--- DATA FOR THIS EXERCISE ---
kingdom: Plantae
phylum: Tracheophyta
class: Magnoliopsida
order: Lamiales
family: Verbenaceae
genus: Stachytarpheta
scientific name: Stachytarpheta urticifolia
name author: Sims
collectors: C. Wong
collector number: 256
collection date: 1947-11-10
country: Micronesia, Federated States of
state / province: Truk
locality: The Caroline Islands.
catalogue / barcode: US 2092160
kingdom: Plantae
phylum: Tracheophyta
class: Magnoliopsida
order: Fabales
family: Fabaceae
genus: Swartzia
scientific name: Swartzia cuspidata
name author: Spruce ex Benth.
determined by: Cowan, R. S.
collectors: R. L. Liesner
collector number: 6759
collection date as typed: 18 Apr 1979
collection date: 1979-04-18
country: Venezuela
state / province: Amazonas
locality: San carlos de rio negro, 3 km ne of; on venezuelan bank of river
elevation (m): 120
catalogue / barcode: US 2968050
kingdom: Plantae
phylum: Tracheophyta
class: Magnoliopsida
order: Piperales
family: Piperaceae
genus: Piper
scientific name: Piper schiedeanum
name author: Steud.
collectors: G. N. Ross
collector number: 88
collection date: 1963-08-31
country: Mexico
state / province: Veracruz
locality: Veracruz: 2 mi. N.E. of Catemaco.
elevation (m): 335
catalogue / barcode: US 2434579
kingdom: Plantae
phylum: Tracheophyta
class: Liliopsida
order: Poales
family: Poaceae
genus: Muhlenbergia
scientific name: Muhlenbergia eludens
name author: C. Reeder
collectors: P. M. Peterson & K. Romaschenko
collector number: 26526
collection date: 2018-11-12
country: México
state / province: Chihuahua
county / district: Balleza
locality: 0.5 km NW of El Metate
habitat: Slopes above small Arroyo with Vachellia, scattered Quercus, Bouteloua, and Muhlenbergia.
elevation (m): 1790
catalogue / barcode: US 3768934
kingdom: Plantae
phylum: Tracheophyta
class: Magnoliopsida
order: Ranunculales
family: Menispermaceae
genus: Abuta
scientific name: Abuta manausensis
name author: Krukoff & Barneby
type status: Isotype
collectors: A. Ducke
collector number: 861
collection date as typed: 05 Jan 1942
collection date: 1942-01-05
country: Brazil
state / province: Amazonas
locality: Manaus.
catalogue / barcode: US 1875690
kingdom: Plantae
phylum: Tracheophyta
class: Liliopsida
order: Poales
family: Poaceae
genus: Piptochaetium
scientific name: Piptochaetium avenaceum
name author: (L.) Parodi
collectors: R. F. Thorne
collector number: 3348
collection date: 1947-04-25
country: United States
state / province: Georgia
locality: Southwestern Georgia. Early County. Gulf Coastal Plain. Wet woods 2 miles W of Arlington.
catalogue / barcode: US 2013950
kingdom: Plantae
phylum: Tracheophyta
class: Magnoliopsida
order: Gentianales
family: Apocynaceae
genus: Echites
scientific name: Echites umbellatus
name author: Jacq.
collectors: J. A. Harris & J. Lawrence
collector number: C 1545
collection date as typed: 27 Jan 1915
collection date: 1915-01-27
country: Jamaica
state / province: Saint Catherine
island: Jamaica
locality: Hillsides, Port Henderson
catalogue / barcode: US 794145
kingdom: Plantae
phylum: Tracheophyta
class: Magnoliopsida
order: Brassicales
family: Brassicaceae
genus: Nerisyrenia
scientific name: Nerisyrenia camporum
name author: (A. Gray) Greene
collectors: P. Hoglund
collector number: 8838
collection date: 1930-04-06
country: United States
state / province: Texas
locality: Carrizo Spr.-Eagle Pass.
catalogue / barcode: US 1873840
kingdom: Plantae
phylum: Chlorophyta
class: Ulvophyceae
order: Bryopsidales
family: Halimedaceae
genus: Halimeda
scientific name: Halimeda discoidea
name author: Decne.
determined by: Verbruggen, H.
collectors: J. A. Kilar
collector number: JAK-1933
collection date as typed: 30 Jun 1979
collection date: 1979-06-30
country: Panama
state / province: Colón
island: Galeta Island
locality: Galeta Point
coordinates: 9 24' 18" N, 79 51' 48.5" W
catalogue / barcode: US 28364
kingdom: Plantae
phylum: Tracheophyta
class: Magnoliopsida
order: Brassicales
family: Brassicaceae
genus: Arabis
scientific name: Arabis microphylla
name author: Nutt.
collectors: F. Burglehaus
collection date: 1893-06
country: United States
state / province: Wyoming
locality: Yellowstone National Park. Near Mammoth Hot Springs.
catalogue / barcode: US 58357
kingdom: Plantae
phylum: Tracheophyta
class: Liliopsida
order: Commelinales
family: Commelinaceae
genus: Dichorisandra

--- WORK TO COMPLETE ---
Can you give the records again starting at the line with "collector number: JAK-1933" and ending with the last line of the records, swapping "locality" for "site" and changing nothing else?

--- EXPECTED ANSWER ---
collector number: JAK-1933
collection date as typed: 30 Jun 1979
collection date: 1979-06-30
country: Panama
state / province: Colón
island: Galeta Island
site: Galeta Point
coordinates: 9 24' 18" N, 79 51' 48.5" W
catalogue / barcode: US 28364
kingdom: Plantae
phylum: Tracheophyta
class: Magnoliopsida
order: Brassicales
family: Brassicaceae
genus: Arabis
scientific name: Arabis microphylla
name author: Nutt.
collectors: F. Burglehaus
collection date: 1893-06
country: United States
state / province: Wyoming
site: Yellowstone National Park. Near Mammoth Hot Springs.
catalogue / barcode: US 58357
kingdom: Plantae
phylum: Tracheophyta
class: Liliopsida
order: Commelinales
family: Commelinaceae
genus: Dichorisandra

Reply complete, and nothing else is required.